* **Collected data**
#####

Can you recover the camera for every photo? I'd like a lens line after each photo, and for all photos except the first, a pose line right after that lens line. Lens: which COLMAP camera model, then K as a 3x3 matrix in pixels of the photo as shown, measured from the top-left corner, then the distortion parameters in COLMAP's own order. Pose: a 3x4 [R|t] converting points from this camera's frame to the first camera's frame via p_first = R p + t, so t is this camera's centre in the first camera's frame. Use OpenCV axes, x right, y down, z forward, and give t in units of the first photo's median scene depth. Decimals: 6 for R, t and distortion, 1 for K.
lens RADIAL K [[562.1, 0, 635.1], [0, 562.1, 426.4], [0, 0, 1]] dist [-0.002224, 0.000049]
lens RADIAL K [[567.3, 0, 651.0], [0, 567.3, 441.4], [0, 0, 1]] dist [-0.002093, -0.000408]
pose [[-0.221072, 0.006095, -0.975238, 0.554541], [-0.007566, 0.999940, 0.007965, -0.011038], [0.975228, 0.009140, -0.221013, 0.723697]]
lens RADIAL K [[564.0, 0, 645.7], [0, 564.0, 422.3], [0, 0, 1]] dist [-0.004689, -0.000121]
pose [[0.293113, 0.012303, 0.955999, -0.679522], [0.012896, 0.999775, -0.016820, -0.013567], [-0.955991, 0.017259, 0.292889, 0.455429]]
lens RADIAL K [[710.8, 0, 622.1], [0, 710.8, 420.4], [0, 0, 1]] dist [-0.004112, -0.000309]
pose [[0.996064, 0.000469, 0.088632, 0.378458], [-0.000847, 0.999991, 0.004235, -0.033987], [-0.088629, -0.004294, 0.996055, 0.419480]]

#####

* **What is expected**
Please write out the entries exactly, keeping every line intact.

* **Answer to this exercise**
Can you recover the camera for every photo? I'd like a lens line after each photo, and for all photos except the first, a pose line right after that lens line. Lens: which COLMAP camera model, then K as a 3x3 matrix in pixels of the photo as shown, measured from the top-left corner, then the distortion parameters in COLMAP's own order. Pose: a 3x4 [R|t] converting points from this camera's frame to the first camera's frame via p_first = R p + t, so t is this camera's centre in the first camera's frame. Use OpenCV axes, x right, y down, z forward, and give t in units of the first photo's median scene depth. Decimals: 6 for R, t and distortion, 1 for K.
lens RADIAL K [[562.1, 0, 635.1], [0, 562.1, 426.4], [0, 0, 1]] dist [-0.002224, 0.000049]
lens RADIAL K [[567.3, 0, 651.0], [0, 567.3, 441.4], [0, 0, 1]] dist [-0.002093, -0.000408]
pose [[-0.221072, 0.006095, -0.975238, 0.554541], [-0.007566, 0.999940, 0.007965, -0.011038], [0.975228, 0.009140, -0.221013, 0.723697]]
lens RADIAL K [[564.0, 0, 645.7], [0, 564.0, 422.3], [0, 0, 1]] dist [-0.004689, -0.000121]
pose [[0.293113, 0.012303, 0.955999, -0.679522], [0.012896, 0.999775, -0.016820, -0.013567], [-0.955991, 0.017259, 0.292889, 0.455429]]
lens RADIAL K [[710.8, 0, 622.1], [0, 710.8, 420.4], [0, 0, 1]] dist [-0.004112, -0.000309]
pose [[0.996064, 0.000469, 0.088632, 0.378458], [-0.000847, 0.999991, 0.004235, -0.033987], [-0.088629, -0.004294, 0.996055, 0.419480]]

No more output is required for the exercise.